2014年10月31日

The times they are a-chagin'

もう何年も前から、こんなことになっていたのでしょうか。だとしても、年々急速に広まっていることは間違いないでしょう。

RIMG1670ハロウィンナイトの渋谷駅界隈は、仮装の若い女性たち(中には男性も)が、そこここに群れ集っており、いつもとは雰囲気の違う人ごみを通り抜けながら、ちょっとした浦島気分にさせられました。

そこにいたるまでの今日は、いつものように明古があって、いつもの仲間と、馴染みの店で食事。まさに日常の中で過ごしておりましたので、余計に落差を感じたのかもしれません。

その食事に向かう途中、靖国通り沿いに並ぶ「古本まつり」の露店を、冷かして歩きました。ほとんどは顔見知りですので、労いの言葉よりも、つい軽口の方が先に出ます。

しかし返ってくる声は、あまり景気の良いものではありません。年ごとに開催期間が長くなり、今年は先週土曜日から来週火曜日までの11日間。商売とはいえ、体には応えることでしょう。長くやっている業者ほど、昔と比べてしまい、嘆きも大きいようです。

昔と言えば、こうした露店は、古本屋のルーツ形態の一つでもあります。現在隆盛を誇る老舗のなかにも、露店から出発したという店が少なくありません。

そうした過去へのオマージュとして、この催しを捉えることもできますが、現実には各店、それほどの余裕はなさそうで、どの店からも懸命さが伝わってきます。
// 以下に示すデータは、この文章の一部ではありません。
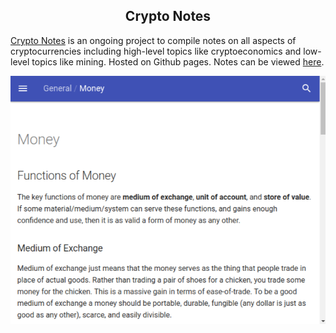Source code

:<center> <h2>Crypto Notes</h2> </center>

[Crypto Notes](https://github.com/jordanmmck/crypt_notes) is an ongoing project to compile notes on all aspects of cryptocurrencies including high-level topics like cryptoeconomics and low-level topics like mining. Hosted on Github pages. Notes can be viewed [here](http://www.jordanmmck.com/crypto_notes/).

<img src="/public/images/crypto_notes.png" alt="crypto_notes"/>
ものの乏しかった時代、新刊本を手に入れることも難しかった頃には、古本屋は確かなニーズに支えられた商売でした。

いつしか需給バランスは逆転し、もの余りで膨大な古本が生み出されるようになった現代、果たしてどんなニーズがこの業界にあるのでしょうか。

安売り以外に、世に容れられる意義を、いかに言語化し、どう発信していくかが、生き残りの鍵だとは分かっているのですが。